Render every line of the entries below as a Markdown table with the columns "Row" and "Line," numbering each row and omitting blank lines.

## Start Entries

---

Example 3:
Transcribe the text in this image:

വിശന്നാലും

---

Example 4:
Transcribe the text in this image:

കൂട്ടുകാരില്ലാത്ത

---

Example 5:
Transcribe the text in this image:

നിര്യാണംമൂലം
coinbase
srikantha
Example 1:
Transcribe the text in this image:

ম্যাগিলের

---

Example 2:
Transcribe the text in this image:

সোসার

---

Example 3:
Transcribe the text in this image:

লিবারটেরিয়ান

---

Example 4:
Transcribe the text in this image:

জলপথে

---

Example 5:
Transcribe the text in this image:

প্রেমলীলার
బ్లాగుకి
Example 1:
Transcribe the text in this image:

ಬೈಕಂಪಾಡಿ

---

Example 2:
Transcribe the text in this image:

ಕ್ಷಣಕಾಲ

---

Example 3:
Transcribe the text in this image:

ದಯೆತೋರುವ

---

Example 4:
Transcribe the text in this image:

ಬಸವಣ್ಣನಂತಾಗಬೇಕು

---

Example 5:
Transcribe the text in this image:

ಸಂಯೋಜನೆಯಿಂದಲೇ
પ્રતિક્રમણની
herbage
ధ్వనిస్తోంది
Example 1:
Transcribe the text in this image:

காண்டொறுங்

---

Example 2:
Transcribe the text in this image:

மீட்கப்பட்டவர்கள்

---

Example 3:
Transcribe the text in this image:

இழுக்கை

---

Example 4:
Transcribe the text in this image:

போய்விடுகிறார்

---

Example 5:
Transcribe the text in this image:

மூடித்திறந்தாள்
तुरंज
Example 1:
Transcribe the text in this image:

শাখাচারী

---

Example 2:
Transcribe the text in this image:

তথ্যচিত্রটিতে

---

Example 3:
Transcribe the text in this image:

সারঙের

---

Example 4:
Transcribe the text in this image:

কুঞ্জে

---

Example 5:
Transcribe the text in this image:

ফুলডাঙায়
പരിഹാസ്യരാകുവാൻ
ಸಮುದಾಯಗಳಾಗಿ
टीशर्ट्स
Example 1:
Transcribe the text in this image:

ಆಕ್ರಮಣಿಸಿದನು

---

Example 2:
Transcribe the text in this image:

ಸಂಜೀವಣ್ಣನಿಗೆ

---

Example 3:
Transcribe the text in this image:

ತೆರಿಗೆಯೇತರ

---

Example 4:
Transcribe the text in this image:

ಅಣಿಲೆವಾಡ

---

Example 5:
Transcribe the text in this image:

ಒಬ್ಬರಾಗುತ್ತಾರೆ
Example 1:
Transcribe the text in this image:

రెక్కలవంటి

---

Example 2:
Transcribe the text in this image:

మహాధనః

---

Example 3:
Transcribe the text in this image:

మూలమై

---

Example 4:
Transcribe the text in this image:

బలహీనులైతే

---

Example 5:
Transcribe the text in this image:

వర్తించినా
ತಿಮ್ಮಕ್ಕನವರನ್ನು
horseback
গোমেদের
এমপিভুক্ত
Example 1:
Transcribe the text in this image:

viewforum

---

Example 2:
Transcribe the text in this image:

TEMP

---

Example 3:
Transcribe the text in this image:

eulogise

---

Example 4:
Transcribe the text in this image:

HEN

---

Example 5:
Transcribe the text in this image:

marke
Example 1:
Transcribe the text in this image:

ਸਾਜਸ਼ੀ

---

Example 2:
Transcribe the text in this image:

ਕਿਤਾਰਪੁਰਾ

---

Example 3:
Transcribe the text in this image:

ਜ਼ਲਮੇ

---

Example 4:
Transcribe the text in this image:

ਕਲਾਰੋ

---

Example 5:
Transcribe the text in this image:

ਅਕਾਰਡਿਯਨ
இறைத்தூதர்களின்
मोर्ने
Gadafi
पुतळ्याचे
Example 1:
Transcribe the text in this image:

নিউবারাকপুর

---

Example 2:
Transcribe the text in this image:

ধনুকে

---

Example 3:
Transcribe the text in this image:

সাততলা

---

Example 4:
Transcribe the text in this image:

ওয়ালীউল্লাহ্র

## End Entries

◆ Solution for this task:
| Row | Line |
|---|---|
| 1 | --- |
| 2 | Example 3: |
| 3 | Transcribe the text in this image: |
| 4 | വിശന്നാലും |
| 5 | --- |
| 6 | Example 4: |
| 7 | Transcribe the text in this image: |
| 8 | കൂട്ടുകാരില്ലാത്ത |
| 9 | --- |
| 10 | Example 5: |
| 11 | Transcribe the text in this image: |
| 12 | നിര്യാണംമൂലം |
| 13 | coinbase |
| 14 | srikantha |
| 15 | Example 1: |
| 16 | Transcribe the text in this image: |
| 17 | ম্যাগিলের |
| 18 | --- |
| 19 | Example 2: |
| 20 | Transcribe the text in this image: |
| 21 | সোসার |
| 22 | --- |
| 23 | Example 3: |
| 24 | Transcribe the text in this image: |
| 25 | লিবারটেরিয়ান |
| 26 | --- |
| 27 | Example 4: |
| 28 | Transcribe the text in this image: |
| 29 | জলপথে |
| 30 | --- |
| 31 | Example 5: |
| 32 | Transcribe the text in this image: |
| 33 | প্রেমলীলার |
| 34 | బ్లాగుకి |
| 35 | Example 1: |
| 36 | Transcribe the text in this image: |
| 37 | ಬೈಕಂಪಾಡಿ |
| 38 | --- |
| 39 | Example 2: |
| 40 | Transcribe the text in this image: |
| 41 | ಕ್ಷಣಕಾಲ |
| 42 | --- |
| 43 | Example 3: |
| 44 | Transcribe the text in this image: |
| 45 | ದಯೆತೋರುವ |
| 46 | --- |
| 47 | Example 4: |
| 48 | Transcribe the text in this image: |
| 49 | ಬಸವಣ್ಣನಂತಾಗಬೇಕು |
| 50 | --- |
| 51 | Example 5: |
| 52 | Transcribe the text in this image: |
| 53 | ಸಂಯೋಜನೆಯಿಂದಲೇ |
| 54 | પ્રતિક્રમણની |
| 55 | herbage |
| 56 | ధ్వనిస్తోంది |
| 57 | Example 1: |
| 58 | Transcribe the text in this image: |
| 59 | காண்டொறுங் |
| 60 | --- |
| 61 | Example 2: |
| 62 | Transcribe the text in this image: |
| 63 | மீட்கப்பட்டவர்கள் |
| 64 | --- |
| 65 | Example 3: |
| 66 | Transcribe the text in this image: |
| 67 | இழுக்கை |
| 68 | --- |
| 69 | Example 4: |
| 70 | Transcribe the text in this image: |
| 71 | போய்விடுகிறார் |
| 72 | --- |
| 73 | Example 5: |
| 74 | Transcribe the text in this image: |
| 75 | மூடித்திறந்தாள் |
| 76 | तुरंज |
| 77 | Example 1: |
| 78 | Transcribe the text in this image: |
| 79 | শাখাচারী |
| 80 | --- |
| 81 | Example 2: |
| 82 | Transcribe the text in this image: |
| 83 | তথ্যচিত্রটিতে |
| 84 | --- |
| 85 | Example 3: |
| 86 | Transcribe the text in this image: |
| 87 | সারঙের |
| 88 | --- |
| 89 | Example 4: |
| 90 | Transcribe the text in this image: |
| 91 | কুঞ্জে |
| 92 | --- |
| 93 | Example 5: |
| 94 | Transcribe the text in this image: |
| 95 | ফুলডাঙায় |
| 96 | പരിഹാസ്യരാകുവാൻ |
| 97 | ಸಮುದಾಯಗಳಾಗಿ |
| 98 | टीशर्ट्स |
| 99 | Example 1: |
| 100 | Transcribe the text in this image: |
| 101 | ಆಕ್ರಮಣಿಸಿದನು |
| 102 | --- |
| 103 | Example 2: |
| 104 | Transcribe the text in this image: |
| 105 | ಸಂಜೀವಣ್ಣನಿಗೆ |
| 106 | --- |
| 107 | Example 3: |
| 108 | Transcribe the text in this image: |
| 109 | ತೆರಿಗೆಯೇತರ |
| 110 | --- |
| 111 | Example 4: |
| 112 | Transcribe the text in this image: |
| 113 | ಅಣಿಲೆವಾಡ |
| 114 | --- |
| 115 | Example 5: |
| 116 | Transcribe the text in this image: |
| 117 | ಒಬ್ಬರಾಗುತ್ತಾರೆ |
| 118 | Example 1: |
| 119 | Transcribe the text in this image: |
| 120 | రెక్కలవంటి |
| 121 | --- |
| 122 | Example 2: |
| 123 | Transcribe the text in this image: |
| 124 | మహాధనః |
| 125 | --- |
| 126 | Example 3: |
| 127 | Transcribe the text in this image: |
| 128 | మూలమై |
| 129 | --- |
| 130 | Example 4: |
| 131 | Transcribe the text in this image: |
| 132 | బలహీనులైతే |
| 133 | --- |
| 134 | Example 5: |
| 135 | Transcribe the text in this image: |
| 136 | వర్తించినా |
| 137 | ತಿಮ್ಮಕ್ಕನವರನ್ನು |
| 138 | horseback |
| 139 | গোমেদের |
| 140 | এমপিভুক্ত |
| 141 | Example 1: |
| 142 | Transcribe the text in this image: |
| 143 | viewforum |
| 144 | --- |
| 145 | Example 2: |
| 146 | Transcribe the text in this image: |
| 147 | TEMP |
| 148 | --- |
| 149 | Example 3: |
| 150 | Transcribe the text in this image: |
| 151 | eulogise |
| 152 | --- |
| 153 | Example 4: |
| 154 | Transcribe the text in this image: |
| 155 | HEN |
| 156 | --- |
| 157 | Example 5: |
| 158 | Transcribe the text in this image: |
| 159 | marke |
| 160 | Example 1: |
| 161 | Transcribe the text in this image: |
| 162 | ਸਾਜਸ਼ੀ |
| 163 | --- |
| 164 | Example 2: |
| 165 | Transcribe the text in this image: |
| 166 | ਕਿਤਾਰਪੁਰਾ |
| 167 | --- |
| 168 | Example 3: |
| 169 | Transcribe the text in this image: |
| 170 | ਜ਼ਲਮੇ |
| 171 | --- |
| 172 | Example 4: |
| 173 | Transcribe the text in this image: |
| 174 | ਕਲਾਰੋ |
| 175 | --- |
| 176 | Example 5: |
| 177 | Transcribe the text in this image: |
| 178 | ਅਕਾਰਡਿਯਨ |
| 179 | இறைத்தூதர்களின் |
| 180 | मोर्ने |
| 181 | Gadafi |
| 182 | पुतळ्याचे |
| 183 | Example 1: |
| 184 | Transcribe the text in this image: |
| 185 | নিউবারাকপুর |
| 186 | --- |
| 187 | Example 2: |
| 188 | Transcribe the text in this image: |
| 189 | ধনুকে |
| 190 | --- |
| 191 | Example 3: |
| 192 | Transcribe the text in this image: |
| 193 | সাততলা |
| 194 | --- |
| 195 | Example 4: |
| 196 | Transcribe the text in this image: |
| 197 | ওয়ালীউল্লাহ্র |